Release Date: 01/07/2008

Consumer Reports Gives Exercise Machines a Work Out

 CR February '08 Cover A companion report to CR's first ever health club ratings 

YONKERS, NY — The February issue of Consumer Reports takes a hard look at exercise machines sold through infomercials on TV and the Web.  CR tested 10 exercise devices costing $50 to $300 and found that most product claims to chisel, tone, target, and lift were overblown, and that the same or better results could usually be achieved through simple exercises requiring little or no equipment. 

The report is part of a fitness package that also provides ratings of more than 30 treadmills and elliptical machines, in addition to CR's first ever health club ratings with analysis of which health clubs to join and what to look for when signing up for a membership.  Log on to and click on the Health tab.

++++++

## THE PROBLEM
Please condense the paragraph above that opens "YONKERS, NY — The February issue" in the exercise machine release into a short bulleted list that keeps its main facts.

## DATASET CONTENT
++++++

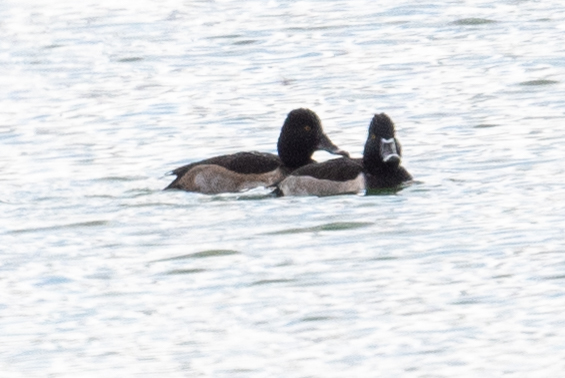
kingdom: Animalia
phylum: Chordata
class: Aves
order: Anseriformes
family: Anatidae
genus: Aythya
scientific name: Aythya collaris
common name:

++++++

## EXPECTED ANSWER
- The February issue of Consumer Reports examines exercise machines sold through infomercials on TV and the Web.
- CR tested 10 devices priced from $50 to $300.
- Most claims that the products chisel, tone, target, and lift were overblown.
- Simple exercises needing little or no equipment usually gave the same or better results.